Depuis presque trente ans, Ariane Doublet met en images le pays de Caux. La réalisatrice et documentariste âgée de 57 ans, ancienne élève de la Fémis, livre des histoires humaines et sincères. A l'occasion de la diffusion de son documentaire "Abou le king", France 3 Baie de Seine l'a rencontrée.
Elle a à coeur de parler de ceux que l'on n'évoque jamais, avec, toujours, la Normandie comme point d'ancrage. A 57 ans, impensable pour Ariane Doublet d'imaginer raccrocher la caméra. "Ça fait partie de ma vie, c’est un tout, tout ça s’emboîte", raconte-t-elle. "Faire mes films me permet des rencontres que je ne ferais pas autrement."
Insatiable curiosité
Passage à la retraite d'un agriculteur, urbanisation, accueil des mineurs isolés... Ariane Doublet choisit des sujets toujours ancrés dans l'actualité, au gré de ses rencontres et de ses observations. "Je ne pars pas d’un sujet. Je ne me dis pas 'tiens, qu’est-ce que je pourrais faire comme prochain film, je vais faire un film sur'. C’est toujours 'je vais faire un film sur des gens que j’ai envie de filmer'. Ça me permet d’assouvir une certaine curiosité… Et d’avoir plusieurs vies."

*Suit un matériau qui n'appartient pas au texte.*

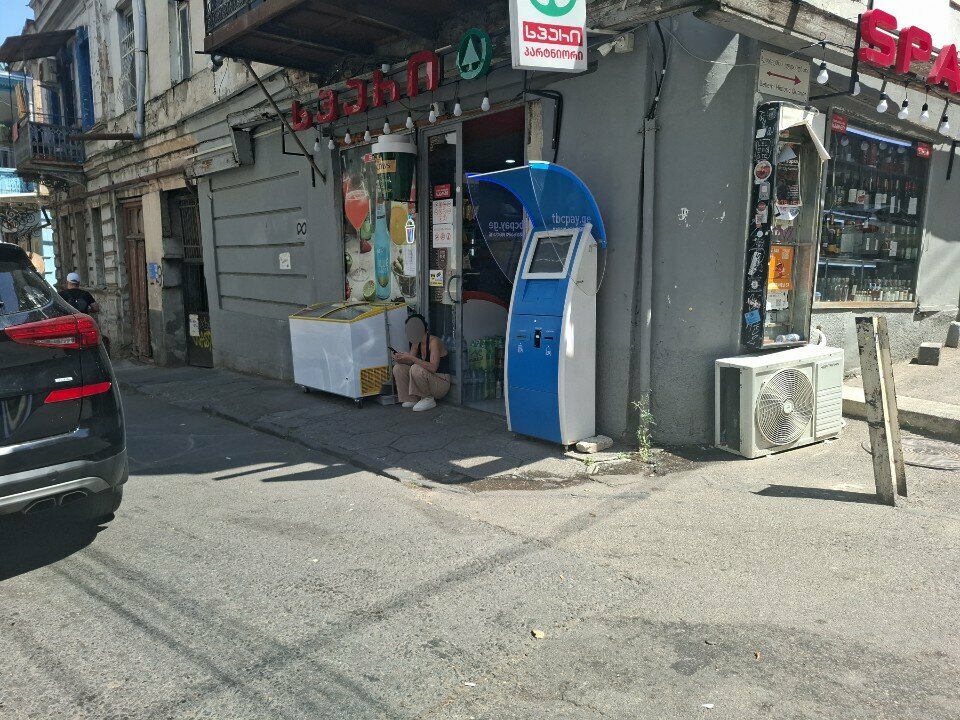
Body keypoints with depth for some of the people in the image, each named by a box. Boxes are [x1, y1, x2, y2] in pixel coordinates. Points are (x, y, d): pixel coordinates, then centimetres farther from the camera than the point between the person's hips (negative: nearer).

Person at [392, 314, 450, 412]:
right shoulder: (416, 343, 6)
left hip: (441, 382, -8)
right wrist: (400, 359, -17)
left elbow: (433, 367, -32)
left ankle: (429, 400, -13)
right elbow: (410, 361, 5)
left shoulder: (434, 341, -20)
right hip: (427, 379, 8)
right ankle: (412, 399, 4)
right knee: (398, 368, -4)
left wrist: (411, 358, -32)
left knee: (416, 368, -32)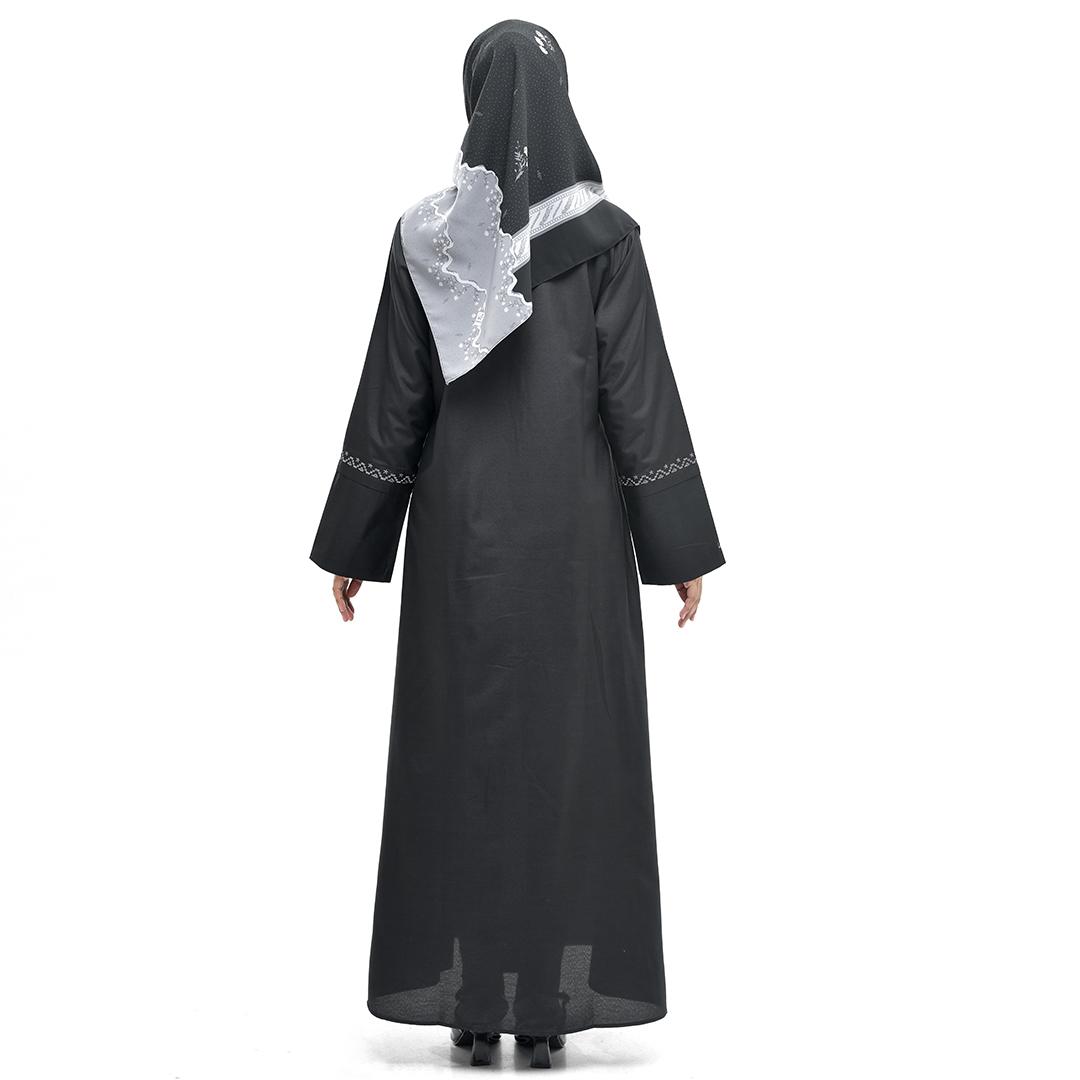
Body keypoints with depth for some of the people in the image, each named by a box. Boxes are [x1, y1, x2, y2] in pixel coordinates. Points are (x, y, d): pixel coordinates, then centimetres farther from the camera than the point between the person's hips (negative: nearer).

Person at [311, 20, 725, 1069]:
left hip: (462, 522, 1)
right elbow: (643, 394, -7)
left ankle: (473, 1001, 8)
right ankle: (550, 1005, 6)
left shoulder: (423, 234, -2)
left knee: (465, 755, 6)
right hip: (575, 527, 0)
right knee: (567, 751, 4)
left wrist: (352, 544, 7)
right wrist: (683, 548, -1)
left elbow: (389, 400, -1)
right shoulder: (607, 233, -5)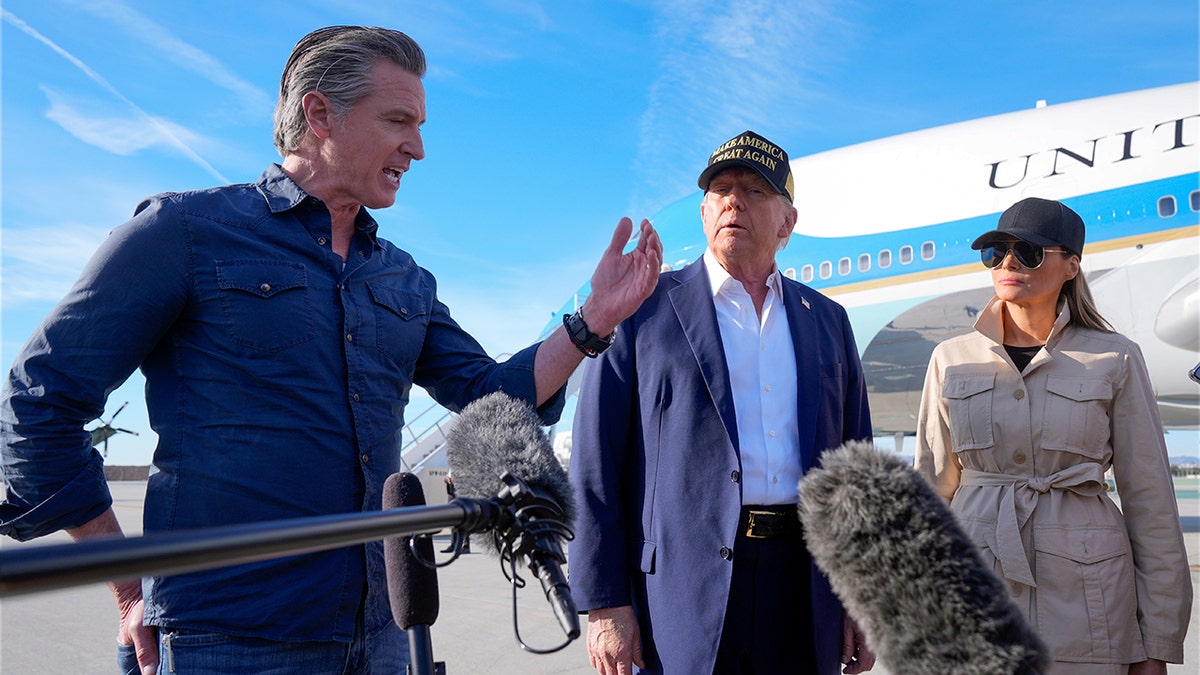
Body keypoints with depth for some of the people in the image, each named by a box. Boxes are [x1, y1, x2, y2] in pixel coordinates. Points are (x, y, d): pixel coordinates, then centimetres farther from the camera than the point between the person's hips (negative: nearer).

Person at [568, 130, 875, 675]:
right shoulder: (644, 309, 1)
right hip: (686, 585, -3)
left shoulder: (827, 321, 13)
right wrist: (604, 603, -8)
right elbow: (595, 464, -3)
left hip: (806, 595, 4)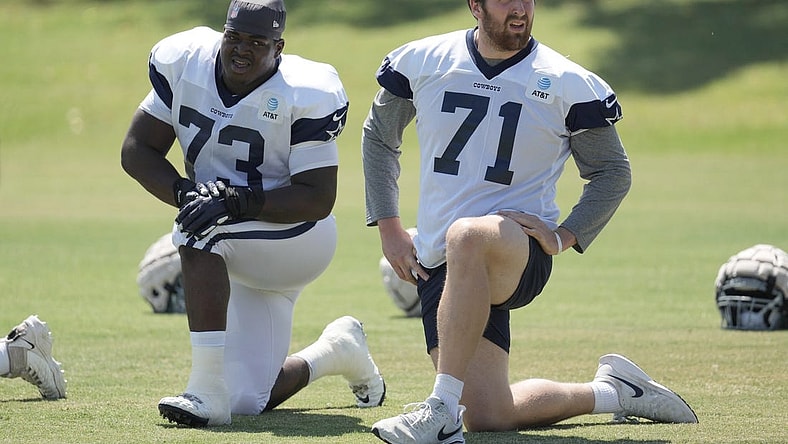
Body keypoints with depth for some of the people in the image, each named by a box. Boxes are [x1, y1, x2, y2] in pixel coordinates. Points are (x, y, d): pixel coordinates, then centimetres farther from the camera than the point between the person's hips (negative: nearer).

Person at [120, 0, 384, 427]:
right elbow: (136, 150, -4)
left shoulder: (303, 95, -20)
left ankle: (207, 392, -34)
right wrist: (186, 193, -23)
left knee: (198, 232, -35)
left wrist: (237, 201, -34)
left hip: (297, 240, -6)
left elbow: (318, 200, -21)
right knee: (251, 404, 5)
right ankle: (336, 351, 37)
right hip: (239, 260, 6)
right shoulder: (185, 62, -7)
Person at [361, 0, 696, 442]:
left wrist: (563, 236, -4)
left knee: (466, 236, -41)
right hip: (438, 261, 4)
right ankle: (613, 391, 22)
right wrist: (389, 227, 13)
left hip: (521, 249, -4)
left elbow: (613, 173, 10)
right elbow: (379, 137, 21)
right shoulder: (421, 62, 5)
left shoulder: (568, 85, -1)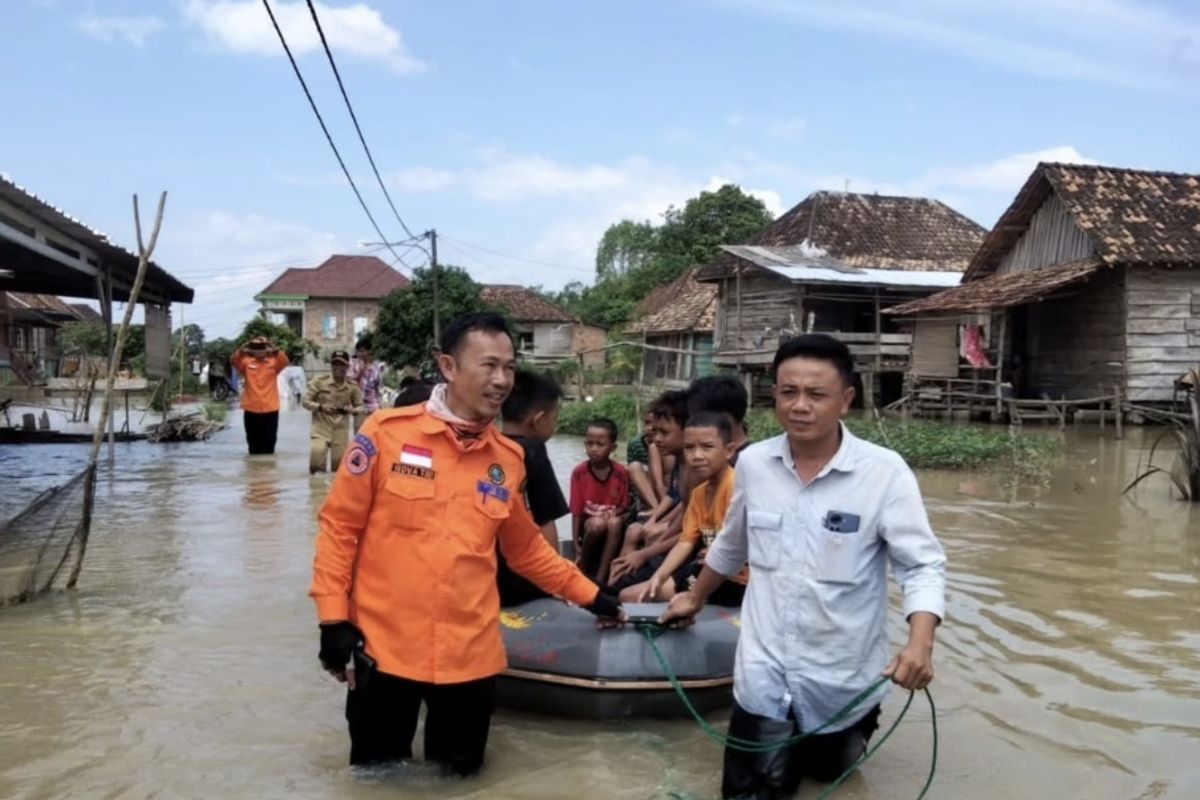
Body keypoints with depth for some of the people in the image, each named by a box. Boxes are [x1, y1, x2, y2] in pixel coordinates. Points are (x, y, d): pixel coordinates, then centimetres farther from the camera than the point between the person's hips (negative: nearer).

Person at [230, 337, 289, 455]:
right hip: (251, 411, 1)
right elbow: (234, 360, -14)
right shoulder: (246, 363, 3)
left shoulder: (274, 363, 0)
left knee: (268, 446, 6)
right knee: (254, 445, 10)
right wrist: (243, 348, -30)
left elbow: (285, 361, -18)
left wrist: (274, 349, -32)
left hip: (270, 410, -1)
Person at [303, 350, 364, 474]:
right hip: (321, 427, -2)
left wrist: (352, 410, -14)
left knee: (339, 466, 3)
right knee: (317, 450, -28)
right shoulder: (319, 381, -4)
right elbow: (306, 401, -1)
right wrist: (321, 407, -19)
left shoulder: (352, 387, 1)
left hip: (341, 429, 2)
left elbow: (360, 407, 9)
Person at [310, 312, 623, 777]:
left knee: (460, 771, 16)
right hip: (384, 647, -3)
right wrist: (334, 618, -7)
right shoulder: (387, 432, -8)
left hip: (470, 653, 3)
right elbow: (339, 526, -3)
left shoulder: (508, 459, 3)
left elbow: (525, 549, 15)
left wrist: (588, 595, 16)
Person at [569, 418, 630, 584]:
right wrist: (577, 547, -13)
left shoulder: (621, 473, -10)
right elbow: (576, 512, -9)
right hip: (588, 524, -1)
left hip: (612, 532, 1)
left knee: (614, 522, -33)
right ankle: (583, 567, -7)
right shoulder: (579, 473, -13)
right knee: (597, 524, -34)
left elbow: (625, 507, 1)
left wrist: (614, 514, -22)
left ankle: (601, 575, -26)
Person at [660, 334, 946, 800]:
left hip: (841, 677, -2)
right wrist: (695, 598, 26)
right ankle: (785, 753, 40)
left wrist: (920, 644, -32)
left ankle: (859, 725, 53)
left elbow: (922, 566, -15)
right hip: (764, 671, 2)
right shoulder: (752, 463, -5)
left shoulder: (884, 472, -17)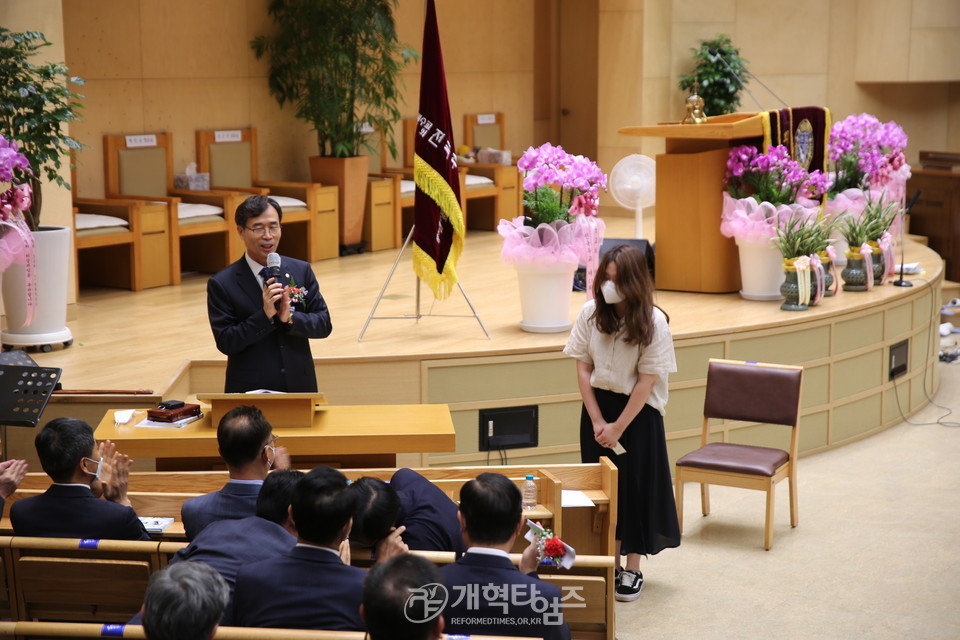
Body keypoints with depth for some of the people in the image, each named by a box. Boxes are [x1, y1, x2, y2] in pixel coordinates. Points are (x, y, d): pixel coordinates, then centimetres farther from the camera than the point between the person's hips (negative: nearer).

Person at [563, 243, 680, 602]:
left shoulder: (653, 322, -14)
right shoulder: (591, 313, -5)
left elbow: (647, 380, -13)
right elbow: (583, 368, -2)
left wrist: (618, 426, -13)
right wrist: (597, 420, -8)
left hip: (639, 412, -3)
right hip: (597, 407, 3)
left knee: (635, 487, 3)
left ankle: (633, 569, 15)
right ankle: (610, 561, 21)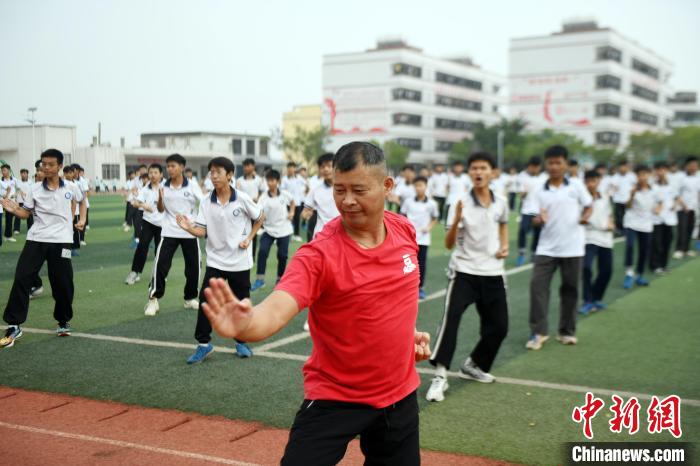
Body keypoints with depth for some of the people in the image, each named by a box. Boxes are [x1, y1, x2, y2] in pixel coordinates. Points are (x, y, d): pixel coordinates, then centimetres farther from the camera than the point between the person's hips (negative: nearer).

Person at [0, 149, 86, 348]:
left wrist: (82, 220, 14)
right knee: (21, 279, -9)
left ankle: (63, 322, 28)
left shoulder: (71, 188, 2)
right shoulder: (35, 189, 1)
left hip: (61, 241, 0)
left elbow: (81, 202, 23)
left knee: (63, 284, 4)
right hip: (36, 240, 0)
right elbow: (26, 213, 4)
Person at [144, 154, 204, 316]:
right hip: (169, 232, 0)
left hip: (190, 232, 0)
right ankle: (154, 299, 0)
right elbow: (161, 210, 6)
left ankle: (190, 298, 25)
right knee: (160, 265, -10)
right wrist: (160, 197, -13)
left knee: (193, 267, 7)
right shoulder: (164, 187, 1)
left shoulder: (192, 186, -6)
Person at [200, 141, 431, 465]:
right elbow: (276, 310, -40)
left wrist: (408, 329, 7)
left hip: (400, 393, 5)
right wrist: (244, 325, -60)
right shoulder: (319, 255, -23)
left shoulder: (404, 229, -5)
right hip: (334, 398, -5)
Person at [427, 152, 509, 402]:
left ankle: (473, 366, 29)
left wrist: (504, 245, 7)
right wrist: (457, 220, -32)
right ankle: (440, 375, -18)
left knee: (499, 327, 6)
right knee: (450, 319, -23)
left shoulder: (501, 202, 2)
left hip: (493, 273, 5)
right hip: (464, 271, -4)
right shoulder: (461, 204, -12)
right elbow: (449, 244, -16)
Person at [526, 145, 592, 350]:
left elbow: (588, 206, 6)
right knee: (538, 285, -9)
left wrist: (585, 217, -15)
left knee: (570, 289, 8)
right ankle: (538, 331, -2)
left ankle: (567, 332, 21)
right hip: (546, 247, 1)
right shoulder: (541, 192, 3)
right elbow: (536, 219, 2)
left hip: (572, 247, -1)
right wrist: (539, 219, -21)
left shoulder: (576, 186, 0)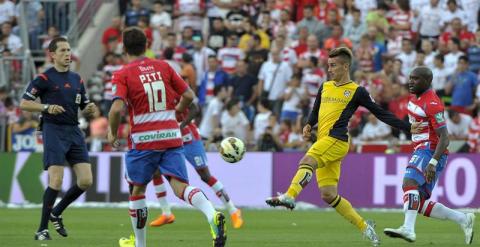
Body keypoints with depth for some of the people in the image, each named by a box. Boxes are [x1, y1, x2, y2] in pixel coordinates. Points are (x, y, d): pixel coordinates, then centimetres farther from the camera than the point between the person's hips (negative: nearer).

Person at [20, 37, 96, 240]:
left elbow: (84, 107, 23)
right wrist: (46, 107, -19)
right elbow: (24, 103, -5)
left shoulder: (76, 79, 15)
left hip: (74, 132, 6)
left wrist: (90, 109, -1)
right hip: (54, 131, -6)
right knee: (56, 181, -15)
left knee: (86, 181, -2)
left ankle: (56, 213, 19)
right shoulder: (44, 78, -3)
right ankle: (42, 229, -5)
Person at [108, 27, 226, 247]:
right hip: (172, 136, 3)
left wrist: (112, 134, -1)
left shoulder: (122, 75, -4)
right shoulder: (163, 67, 8)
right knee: (180, 186, -7)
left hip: (143, 140, -3)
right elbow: (189, 95, 8)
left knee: (137, 189, 17)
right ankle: (212, 216, -36)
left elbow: (117, 108, -18)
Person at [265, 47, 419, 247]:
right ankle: (364, 227, 12)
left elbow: (381, 114, 6)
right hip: (323, 143, 7)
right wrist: (308, 125, 8)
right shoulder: (325, 87, 21)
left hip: (337, 140, -7)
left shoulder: (356, 91, 3)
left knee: (306, 162, -31)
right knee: (328, 195, 3)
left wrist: (409, 127, 1)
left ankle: (289, 197, -48)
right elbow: (315, 112, 30)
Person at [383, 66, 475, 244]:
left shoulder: (432, 104, -16)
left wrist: (433, 163, -31)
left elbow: (444, 138, -21)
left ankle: (408, 229, -46)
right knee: (420, 204, 7)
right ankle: (463, 220, 17)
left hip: (431, 151, -10)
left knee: (409, 182, -31)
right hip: (421, 149, 10)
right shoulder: (415, 98, 13)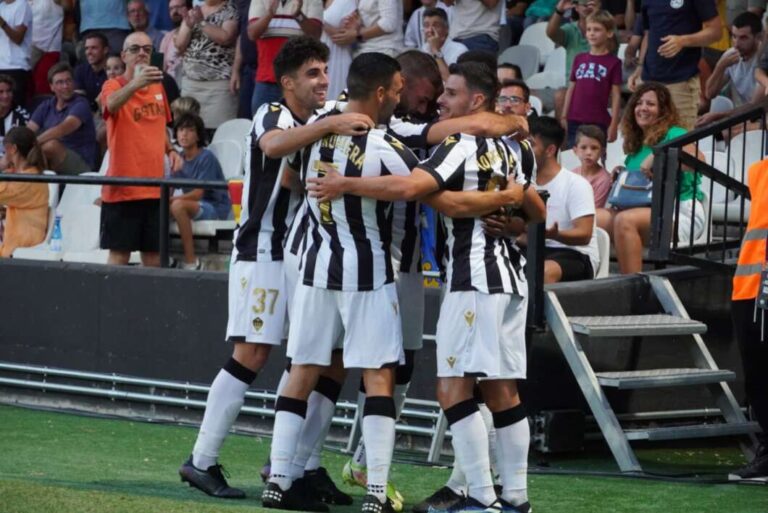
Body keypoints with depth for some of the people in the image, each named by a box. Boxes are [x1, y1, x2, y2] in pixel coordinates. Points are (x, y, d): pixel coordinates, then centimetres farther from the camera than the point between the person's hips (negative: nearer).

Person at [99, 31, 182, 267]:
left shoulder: (157, 86, 12)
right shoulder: (113, 86, -8)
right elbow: (112, 103, -33)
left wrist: (170, 150, 7)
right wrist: (135, 84, -52)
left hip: (155, 186, 6)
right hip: (123, 187, -6)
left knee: (153, 252, 9)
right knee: (119, 252, -5)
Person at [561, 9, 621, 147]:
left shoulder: (613, 62, -1)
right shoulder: (579, 59, 11)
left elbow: (616, 95, -2)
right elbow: (571, 89, 14)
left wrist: (614, 125, -7)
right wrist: (564, 117, 11)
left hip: (599, 122, -4)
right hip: (575, 121, 4)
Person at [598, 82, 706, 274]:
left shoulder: (673, 134, 1)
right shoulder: (635, 144, 23)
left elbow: (698, 159, -18)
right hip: (652, 209, 7)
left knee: (624, 220, -33)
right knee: (596, 218, -18)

Découvrez le sujet d’A. Develay et A-B. Rombhot :
En 2011, c'est la vue d'un conteneur chinois dans la campagne, près de Goderville (Seine-Maritime), symbole ultime de la mondialisation, qui lui inspire par exemple "La pluie et le beau temps" : "je me suis dit : mais qu'est-ce qu'il fout là ?", se souvient la réalisatrice. "Cette préoccupation environnementale par rapport aux terres agricoles qui disparaissent, c’est parce-qu’ici [dans le pays de Caux, ndlr] j’ai vu les changements depuis 50 ans."
J’aimais bien photographier les gens. Finalement, j’ai fait une école de cinéma. J’ai réalisé mon premier court-métrage en 1995, à l’occasion du centenaire du cinéma.
Ariane Doubletà France 3 Normandie
"Au moment du démantèlement de la jungle de Calais", raconte aussi Ariane Doublet, "on a vu ces jeunes de parfois 15-16 ans qui arrivaient au Havre, et qui dormaient à la gare. On sentait qu’il y avait vraiment des gens qui avaient envie de les accueillir." Elle crée alors l'association "Des Lits Solidaires" qu'elle copréside, pour organiser l'accueil des mineurs isolés chez des particuliers. "Comme ça, j’ai rencontré pas mal de jeunes, on en a accueilli à la maison", souligne celle qui a ensuite évoqué le délit de solidarité dans son documentaire "Green Boys" (2019).
Sorti au mois d'avril, "Abou the king", sa nouvelle production, traite des ambitions d'un jeune migrant en exil au Havre, qui se rêve grand couturier. Nouvelle rencontre immortalisée en 52 minutes. "Filmer des gens, c’est une manière extrêmement privilégiée de les connaître, de les rencontrer, de partager avec eux", conclut la documentariste.